When the source routed experts are MXFP4 (as in the V4 release), add
--cast_mxfp4_to_nvfp4 for a lossless weight conversion — recommended over the
default lossy dequant/re-quant path. See below.
Lossless MXFP4 → NVFP4 weight cast (--cast_mxfp4_to_nvfp4)

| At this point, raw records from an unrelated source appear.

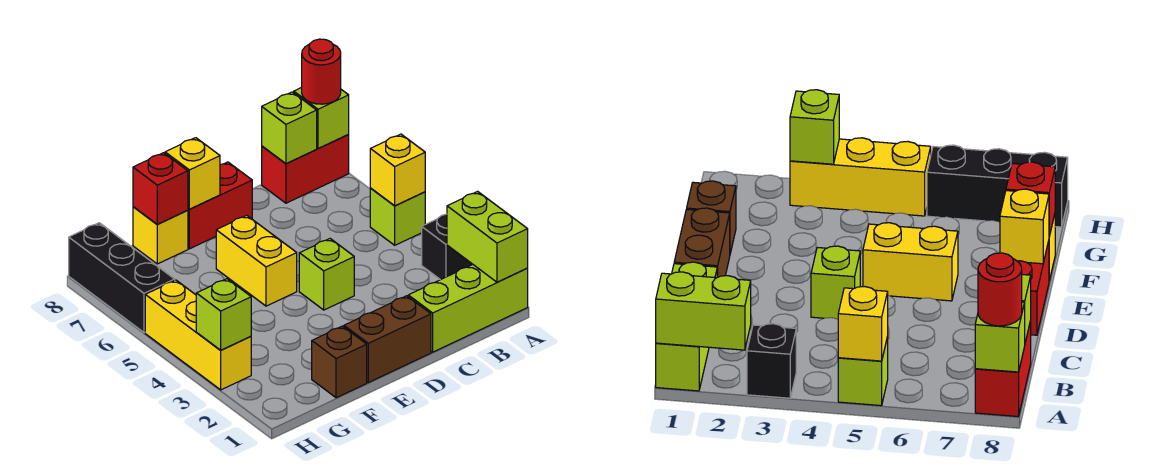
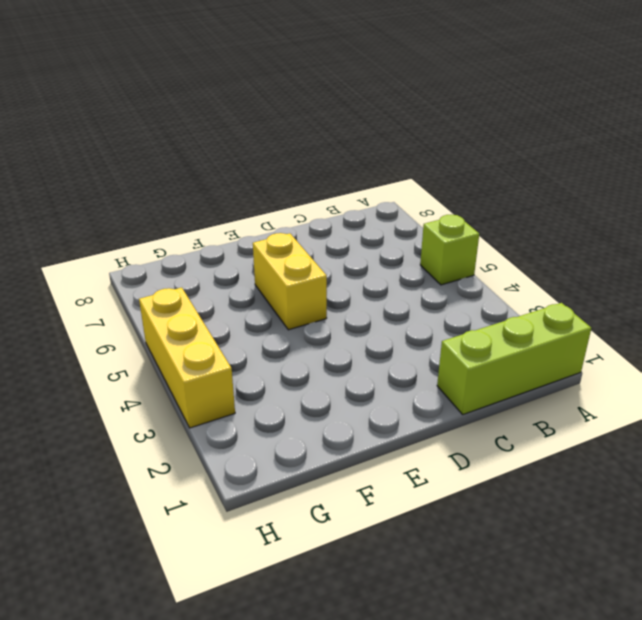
none -> black 1x1 brick [422,214,473,280]
none -> red 1x2 brick [262,135,349,203]
none -> brown 1x2 brick [344,296,431,383]

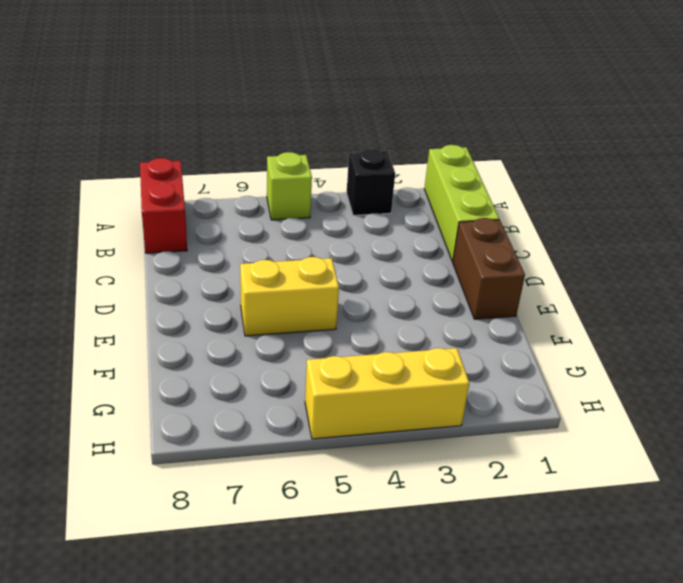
none -> lime 1x1 brick [299,239,354,310]
none -> red 1x2 brick [188,162,252,249]
none -> brown 1x1 brick [312,326,367,398]

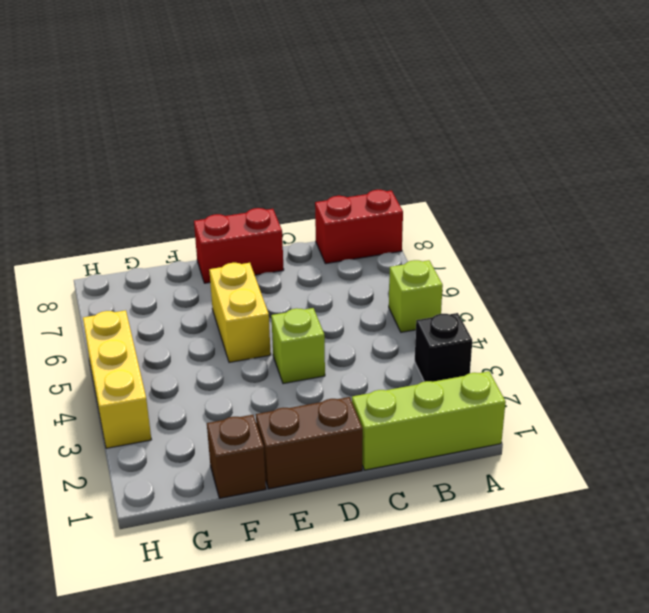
none -> yellow 1x1 brick [133,207,188,264]
none -> black 1x3 brick [69,223,175,333]
none -> lime 1x2 brick [447,191,528,282]

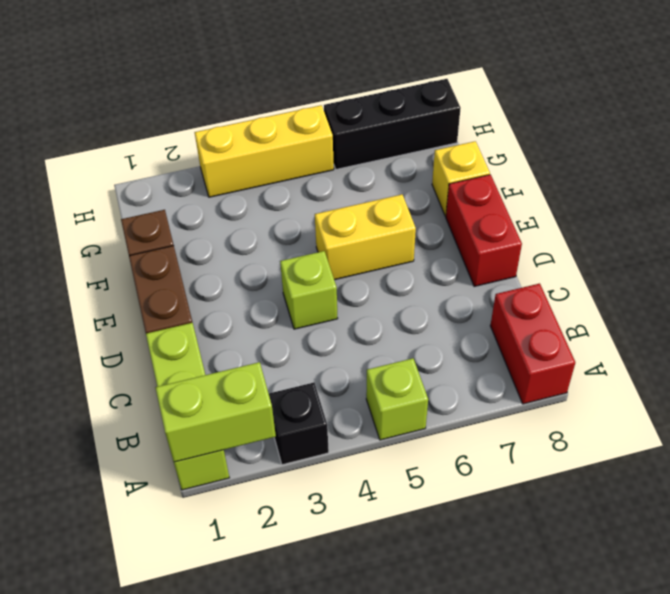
none -> yellow 1x1 brick [370,134,425,206]
none -> lime 1x1 brick [294,88,349,149]
none -> lime 1x1 brick [262,92,317,164]

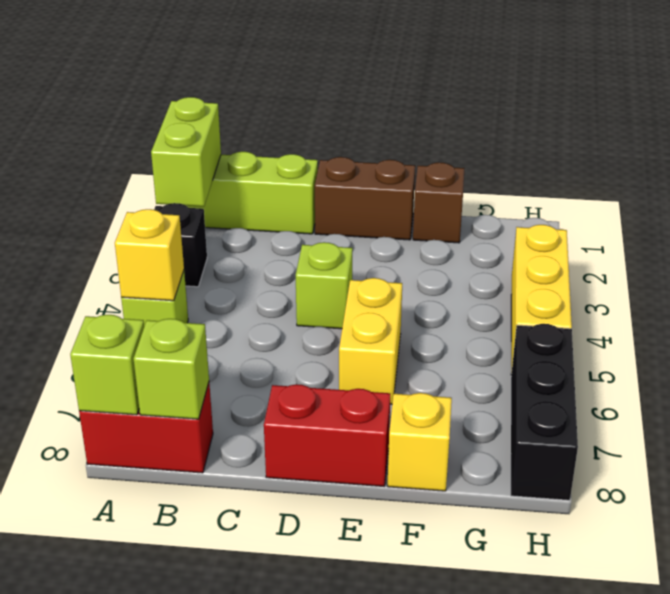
none -> yellow 1x1 brick [165,138,220,209]
none -> red 1x1 brick [133,153,188,224]
none -> lime 1x1 brick [196,279,251,350]

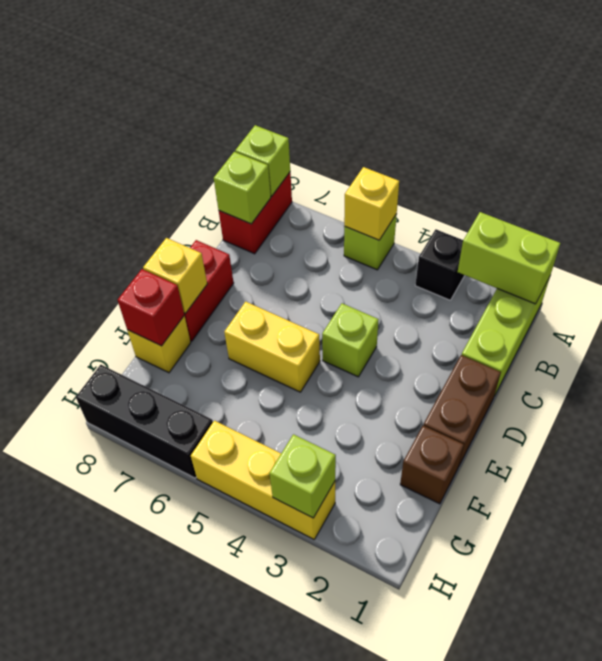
none -> red 1x1 round brick [302,39,341,104]

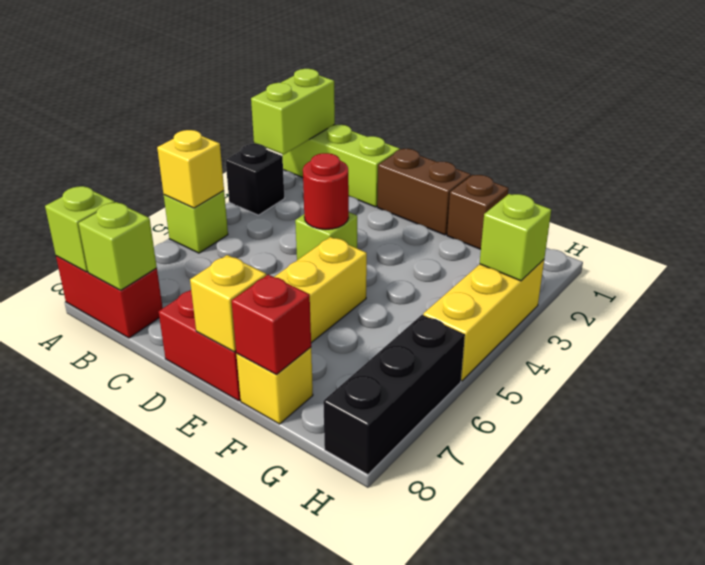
red 1x1 round brick [303,153,349,229] -> red 1x1 round brick moved to [302,39,341,104]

The routed experts in the source checkpoint are already MXFP4 (E2M1 nibbles +
a power-of-two E8M0 scale per 32-element block). Without the flag, the export
dequantizes them to BF16 and re-quantizes to NVFP4 using the calibrated
per-tensor weight amax, which re-derives the per-block scales from the data and
is therefore lossy. With --cast_mxfp4_to_nvfp4, the per-tensor scale_2 is
pinned to 2^(k_max - 8) and each per-block E4M3 scale to 2^(k_j - m) straight
from the source E8M0 scales, so per_block_scale * scale_2 = 2^k_j and the NVFP4
nibbles equal the source MXFP4 nibbles bit-for-bit (for every block whose k_j
lands in E4M3's representable window; the rare out-of-range block falls back to a
data-derived scale). The flag only affects routed-expert weights — activation
input_scale still comes from ${AMAX} calibration — and the run prints a
[cast] lossless MXFP4->NVFP4 blocks: … summary. This mirrors the GPTOSS cast in
examples/hf_ptq/cast_mxfp4_to_nvfp4.py; the
V4 twist is that w1/w3 share one scale_2 (fused GEMM1), so k_max is taken over
both projections.